### CYTOWANY FRAGMENT
++++++++++

Pakujemy się, robimy papu, herbatę w termosy i ruszamy autem na Przełęcz E.
Rydza-Śmigłego. Jazda samochodem z Mszany w to miejsce to także przyjemne
przeżycie gwarantujące wspaniałe widoki na Śnieżnicę, Ćwilin, Łopień i
Mogielicę, podziwianie małych miejscowości, w których czas się prawie zatrzymał
(Jurków czy Chyszówki) a miejscowi niespiesznie wykonują swe codzienne
obowiązki.
|
Przełęcz E. Rydza-Śmigłego - tu zaczynają się szlaki na Łopień i Mogielicę. |
Na przełęczy znajduje się parking dla
samochodów oraz pomnik-obelisk oraz krzyż z 1938 roku, które są pamiątką po walkach
Legionów Polskich w 1914 roku dowodzonych przez E. Rydza-Śmigłego. Pomnik zwany
jest też ,,Pomnikiem Spotkania Pokoleń’’. Co roku 11 listopada w święto
Niepodległości jest tutaj odprawiana msza święta. Stąd rozchodzą się szlaki na
Łopień i Mogielicę. My wybieramy się na tę drugą górę zielonym szlakiem.
|
Piękna pogoda i piękny szlak na Mogielicę. |
|
Chcemy taki domek!!. |
Początkowo szlak biegnie delikatnie pod
górę, przez pola, pastwiska i las. Po paru minutach marszu przechodzimy przez
zabudowania przysiółka Sarys i dalej polną drogą znów pod górę. Maszerowało Się
Nam bardzo przyjemnie. Pogoda dopisała tego dnia. Na kolejnej polanie stał
szałas pasterski a w nim znajdował się…całkiem dobry kominek!. Ot, odrobina
luksusu musi być. Znów po kilkunastominutowym mozolnym zdobywaniu wysokości
dochodzimy do szerokiej drogi stokówki, przecinającej Nasz zielony szlak. W
prawo doprowadzi nas do niebieskiego szlaku rowerowego, w lewo do żółtego
szlaku Słopnice-Mogielica. My jednak idziemy dalej szlakiem zielonym ku polanie
Wyśnikówka, słynącej z pięknych i dalekich panoram Beskidu Wyspowego. Po dość
stromym, mozolnym podejściu wychodzimy wreszcie na tę polanę. Widać z niej też
charakterystyczną wieżę widokową na szczycie. Tutaj robimy sobie małą przerwę
oraz sesję zdjęciową. A jest co podziwiać i nad czym dumać. Znowu jest pusto i
cicho, czyli tak jak w Wyspowym prawie zawsze. To lubię…dlatego tutaj wracam.

++++++++++

### DOSTARCZONE INFORMACJE
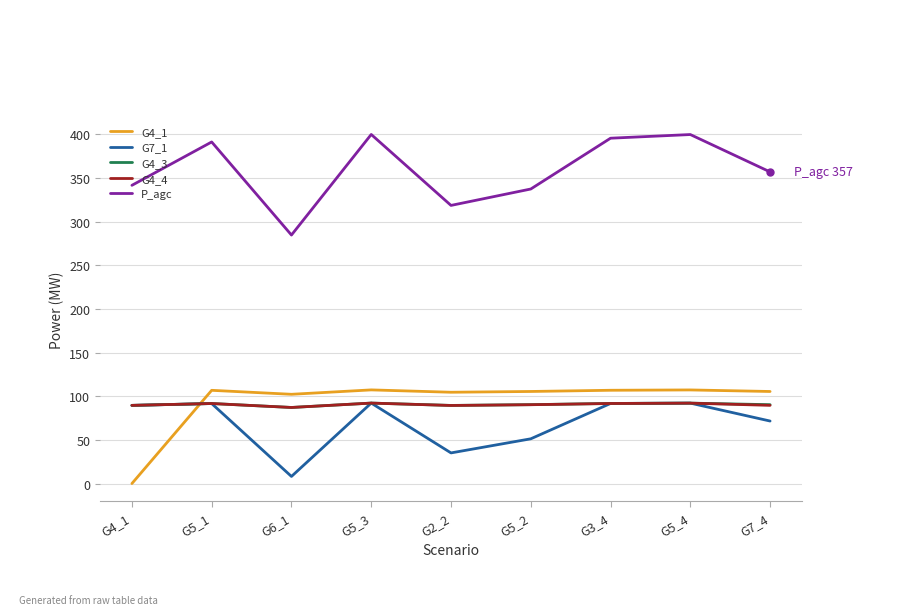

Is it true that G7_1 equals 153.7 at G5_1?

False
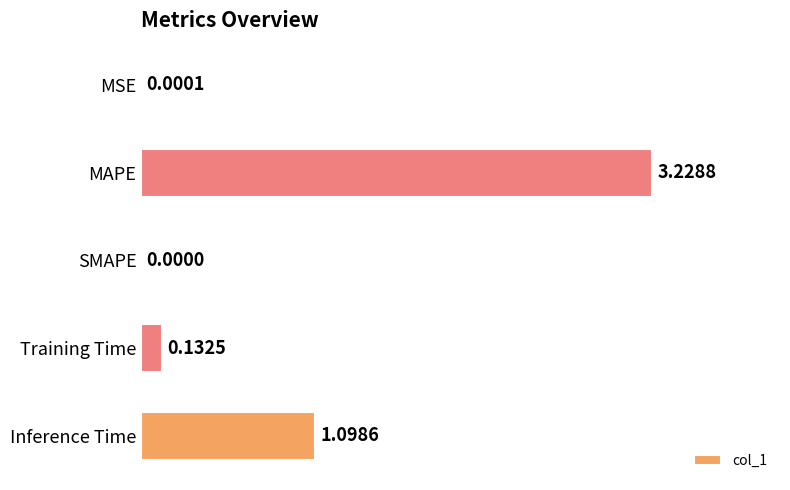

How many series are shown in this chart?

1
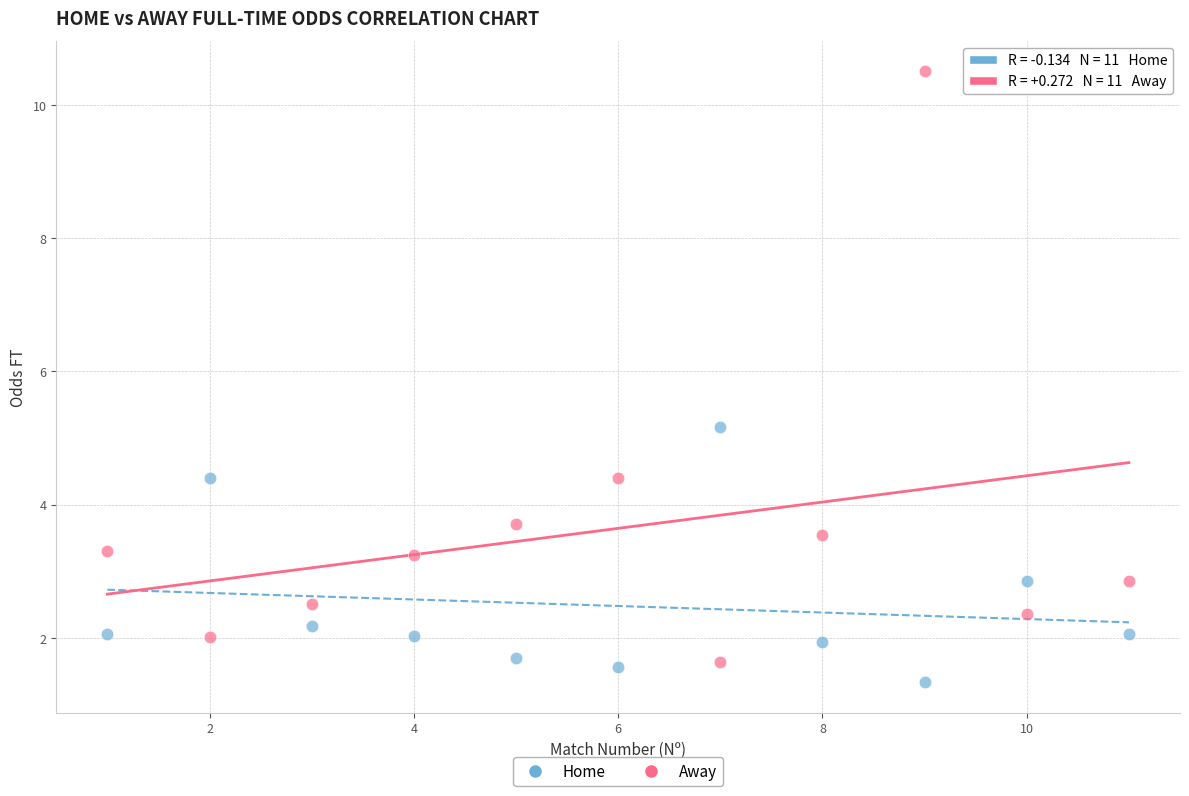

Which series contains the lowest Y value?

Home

++++++++++

### ZADANIE A
Streść w formie listy akapit tekstu o wycieczce na Mogielicę, który zaczyna się od słów „Na przełęczy znajduje się parking”. Zachowaj jego główne fakty.
### ZADANIE B
Przytocz dosłownie fragment tekstu o wycieczce na Mogielicę między słowami „Rydza-Śmigłego. Jazda samochodem” a „górę zielonym szlakiem.”, łącznie z nimi.
### ZADANIE C
Dopisz dalszy ciąg tekstu o wycieczce na Mogielicę, zaczynając po jego ostatnim zdaniu.

### ODPOWIEDŹ A
- Na przełęczy znajdują się parking dla samochodów, pomnik-obelisk oraz krzyż z 1938 roku.
- Pomnik i krzyż upamiętniają walki Legionów Polskich w 1914 roku, którymi dowodził E. Rydz-Śmigły.
- Pomnik nazywany jest też „Pomnikiem Spotkania Pokoleń”.
- Co roku 11 listopada, w Święto Niepodległości, odprawiana jest tu msza święta.
- Z przełęczy rozchodzą się szlaki na Łopień i Mogielicę.
- Wędrowcy wybierają zielony szlak na Mogielicę.

### ODPOWIEDŹ B
Rydza-Śmigłego. Jazda samochodem z Mszany w to miejsce to także przyjemne
przeżycie gwarantujące wspaniałe widoki na Śnieżnicę, Ćwilin, Łopień i
Mogielicę, podziwianie małych miejscowości, w których czas się prawie zatrzymał
(Jurków czy Chyszówki) a miejscowi niespiesznie wykonują swe codzienne
obowiązki.
|
Przełęcz E. Rydza-Śmigłego - tu zaczynają się szlaki na Łopień i Mogielicę. |
Na przełęczy znajduje się parking dla
samochodów oraz pomnik-obelisk oraz krzyż z 1938 roku, które są pamiątką po walkach
Legionów Polskich w 1914 roku dowodzonych przez E. Rydza-Śmigłego. Pomnik zwany
jest też ,,Pomnikiem Spotkania Pokoleń’’. Co roku 11 listopada w święto
Niepodległości jest tutaj odprawiana msza święta. Stąd rozchodzą się szlaki na
Łopień i Mogielicę. My wybieramy się na tę drugą górę zielonym szlakiem.

### ODPOWIEDŹ C
|
Polana Wyśnikówka - cudowne widoki są z niej..mrrr |
|
Lans musi być!. |
Na szczyt idziemy jakieś 20 minut przez las
mając znowu powtórkę powalonych drzew z Ćwilina. Na szczęście są widoczne
obejścia. Na szczycie jak to…na szczycie. Jest wieża, są też ludzie w
niewielkiej ilości. Parę osób jest na wieży, więc odpoczywamy i czekamy aż
zejdą. Trochę to trwało, ale wreszcie przyszła kolej na Nas. Po wąskich
schodkach pniemy się w górę coraz wyżej i wyżej, ponad korony drzew. Jest!!
Wspaniałe widoki dookoła.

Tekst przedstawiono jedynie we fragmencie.